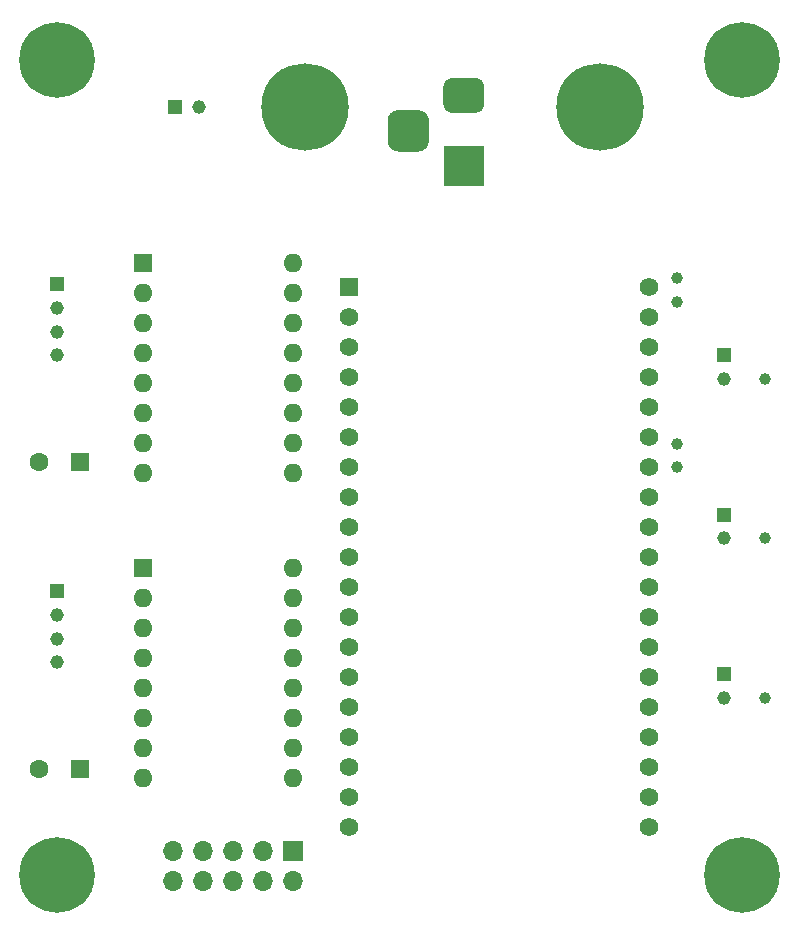
<source format=gbr>
%TF.GenerationSoftware,KiCad,Pcbnew,5.1.10*%
%TF.CreationDate,2021-08-28T10:57:21+12:00*%
%TF.ProjectId,Motor_Control,4d6f746f-725f-4436-9f6e-74726f6c2e6b,rev?*%
%TF.SameCoordinates,Original*%
%TF.FileFunction,Soldermask,Top*%
%TF.FilePolarity,Negative*%
%FSLAX46Y46*%
G04 Gerber Fmt 4.6, Leading zero omitted, Abs format (unit mm)*
G04 Created by KiCad (PCBNEW 5.1.10) date 2021-08-28 10:57:21*
%MOMM*%
%LPD*%
G01*
G04 APERTURE LIST*
%ADD10C,1.000000*%
%ADD11R,1.700000X1.700000*%
%ADD12O,1.700000X1.700000*%
%ADD13C,6.400000*%
%ADD14C,0.800000*%
%ADD15C,7.400000*%
%ADD16R,1.150000X1.150000*%
%ADD17C,1.150000*%
%ADD18R,1.600000X1.600000*%
%ADD19O,1.600000X1.600000*%
%ADD20R,1.560000X1.560000*%
%ADD21C,1.560000*%
%ADD22R,3.500000X3.500000*%
%ADD23C,1.600000*%
G04 APERTURE END LIST*
D10*
%TO.C,TP7*%
X261000000Y-98000000D03*
%TD*%
%TO.C,TP6*%
X261000000Y-111500000D03*
%TD*%
%TO.C,TP5*%
X261000000Y-125000000D03*
%TD*%
%TO.C,TP4*%
X253500000Y-103500000D03*
%TD*%
%TO.C,TP3*%
X253500000Y-105500000D03*
%TD*%
%TO.C,TP2*%
X253500000Y-89500000D03*
%TD*%
%TO.C,TP1*%
X253500000Y-91500000D03*
%TD*%
D11*
%TO.C,J6*%
X221000000Y-138000000D03*
D12*
X221000000Y-140540000D03*
X218460000Y-138000000D03*
X218460000Y-140540000D03*
X215920000Y-138000000D03*
X215920000Y-140540000D03*
X213380000Y-138000000D03*
X213380000Y-140540000D03*
X210840000Y-138000000D03*
X210840000Y-140540000D03*
%TD*%
D13*
%TO.C,H6*%
X259000000Y-71000000D03*
D14*
X259000000Y-73400000D03*
X257302944Y-72697056D03*
X256600000Y-71000000D03*
X257302944Y-69302944D03*
X259000000Y-68600000D03*
X260697056Y-69302944D03*
X261400000Y-71000000D03*
X260697056Y-72697056D03*
%TD*%
D13*
%TO.C,H5*%
X259000000Y-140000000D03*
D14*
X256600000Y-140000000D03*
X257302944Y-138302944D03*
X259000000Y-137600000D03*
X260697056Y-138302944D03*
X261400000Y-140000000D03*
X260697056Y-141697056D03*
X259000000Y-142400000D03*
X257302944Y-141697056D03*
%TD*%
D13*
%TO.C,H4*%
X201000000Y-71000000D03*
D14*
X203400000Y-71000000D03*
X202697056Y-72697056D03*
X201000000Y-73400000D03*
X199302944Y-72697056D03*
X198600000Y-71000000D03*
X199302944Y-69302944D03*
X201000000Y-68600000D03*
X202697056Y-69302944D03*
%TD*%
D13*
%TO.C,H3*%
X201000000Y-140000000D03*
D14*
X201000000Y-137600000D03*
X202697056Y-138302944D03*
X203400000Y-140000000D03*
X202697056Y-141697056D03*
X201000000Y-142400000D03*
X199302944Y-141697056D03*
X198600000Y-140000000D03*
X199302944Y-138302944D03*
%TD*%
D15*
%TO.C,H2*%
X247000000Y-75000000D03*
D14*
X249775000Y-75000000D03*
X248962221Y-76962221D03*
X247000000Y-77775000D03*
X245037779Y-76962221D03*
X244225000Y-75000000D03*
X245037779Y-73037779D03*
X247000000Y-72225000D03*
X248962221Y-73037779D03*
%TD*%
D15*
%TO.C,H1*%
X222000000Y-75000000D03*
D14*
X224775000Y-75000000D03*
X223962221Y-76962221D03*
X222000000Y-77775000D03*
X220037779Y-76962221D03*
X219225000Y-75000000D03*
X220037779Y-73037779D03*
X222000000Y-72225000D03*
X223962221Y-73037779D03*
%TD*%
D16*
%TO.C,M2*%
X201000000Y-90000000D03*
D17*
X201000000Y-92000001D03*
X201000000Y-94000000D03*
X201000000Y-96000001D03*
%TD*%
D16*
%TO.C,M1*%
X201000000Y-116000000D03*
D17*
X201000000Y-118000001D03*
X201000000Y-120000000D03*
X201000000Y-122000001D03*
%TD*%
D16*
%TO.C,J1*%
X211000000Y-75000000D03*
D17*
X213000001Y-75000000D03*
%TD*%
D16*
%TO.C,J5*%
X257510001Y-109500000D03*
D17*
X257510001Y-111500001D03*
%TD*%
D16*
%TO.C,J4*%
X257510001Y-96000000D03*
D17*
X257510001Y-98000001D03*
%TD*%
D16*
%TO.C,J3*%
X257510001Y-123000000D03*
D17*
X257510001Y-125000001D03*
%TD*%
D18*
%TO.C,A2*%
X208300000Y-88220000D03*
D19*
X221000000Y-106000000D03*
X208300000Y-90760000D03*
X221000000Y-103460000D03*
X208300000Y-93300000D03*
X221000000Y-100920000D03*
X208300000Y-95840000D03*
X221000000Y-98380000D03*
X208300000Y-98380000D03*
X221000000Y-95840000D03*
X208300000Y-100920000D03*
X221000000Y-93300000D03*
X208300000Y-103460000D03*
X221000000Y-90760000D03*
X208300000Y-106000000D03*
X221000000Y-88220000D03*
%TD*%
D20*
%TO.C,U1*%
X225744000Y-90252000D03*
D21*
X225744000Y-92792000D03*
X225744000Y-135972000D03*
X225744000Y-95332000D03*
X225744000Y-97872000D03*
X225744000Y-100412000D03*
X225744000Y-102952000D03*
X225744000Y-105492000D03*
X225744000Y-108032000D03*
X225744000Y-110572000D03*
X225744000Y-113112000D03*
X225744000Y-115652000D03*
X225744000Y-118192000D03*
X225744000Y-120732000D03*
X225744000Y-123272000D03*
X225744000Y-125812000D03*
X225744000Y-128352000D03*
X225744000Y-130892000D03*
X225744000Y-133432000D03*
X251144000Y-90252000D03*
X251144000Y-92792000D03*
X251144000Y-95332000D03*
X251144000Y-97872000D03*
X251144000Y-100412000D03*
X251144000Y-102952000D03*
X251144000Y-105492000D03*
X251144000Y-108032000D03*
X251144000Y-110572000D03*
X251144000Y-113112000D03*
X251144000Y-115652000D03*
X251144000Y-118192000D03*
X251144000Y-120732000D03*
X251144000Y-123272000D03*
X251144000Y-125812000D03*
X251144000Y-128352000D03*
X251144000Y-130892000D03*
X251144000Y-133432000D03*
X251144000Y-135972000D03*
%TD*%
D22*
%TO.C,J2*%
X235457500Y-80000000D03*
G36*
G01*
X234457500Y-72500000D02*
X236457500Y-72500000D01*
G75*
G02*
X237207500Y-73250000I0J-750000D01*
G01*
X237207500Y-74750000D01*
G75*
G02*
X236457500Y-75500000I-750000J0D01*
G01*
X234457500Y-75500000D01*
G75*
G02*
X233707500Y-74750000I0J750000D01*
G01*
X233707500Y-73250000D01*
G75*
G02*
X234457500Y-72500000I750000J0D01*
G01*
G37*
G36*
G01*
X229882500Y-75250000D02*
X231632500Y-75250000D01*
G75*
G02*
X232507500Y-76125000I0J-875000D01*
G01*
X232507500Y-77875000D01*
G75*
G02*
X231632500Y-78750000I-875000J0D01*
G01*
X229882500Y-78750000D01*
G75*
G02*
X229007500Y-77875000I0J875000D01*
G01*
X229007500Y-76125000D01*
G75*
G02*
X229882500Y-75250000I875000J0D01*
G01*
G37*
%TD*%
D18*
%TO.C,C2*%
X203000000Y-105000000D03*
D23*
X199500000Y-105000000D03*
%TD*%
D18*
%TO.C,C1*%
X203000000Y-131000000D03*
D23*
X199500000Y-131000000D03*
%TD*%
D18*
%TO.C,A1*%
X208300000Y-114000000D03*
D19*
X221000000Y-131780000D03*
X208300000Y-116540000D03*
X221000000Y-129240000D03*
X208300000Y-119080000D03*
X221000000Y-126700000D03*
X208300000Y-121620000D03*
X221000000Y-124160000D03*
X208300000Y-124160000D03*
X221000000Y-121620000D03*
X208300000Y-126700000D03*
X221000000Y-119080000D03*
X208300000Y-129240000D03*
X221000000Y-116540000D03*
X208300000Y-131780000D03*
X221000000Y-114000000D03*
%TD*%
M02*

</source>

**PROBLEM TO WORK ON**
For every line of the material above that contains the word "APERTURE", show the line.

**EXERCISE SOLUTION**
G04 APERTURE LIST*
G04 APERTURE END LIST*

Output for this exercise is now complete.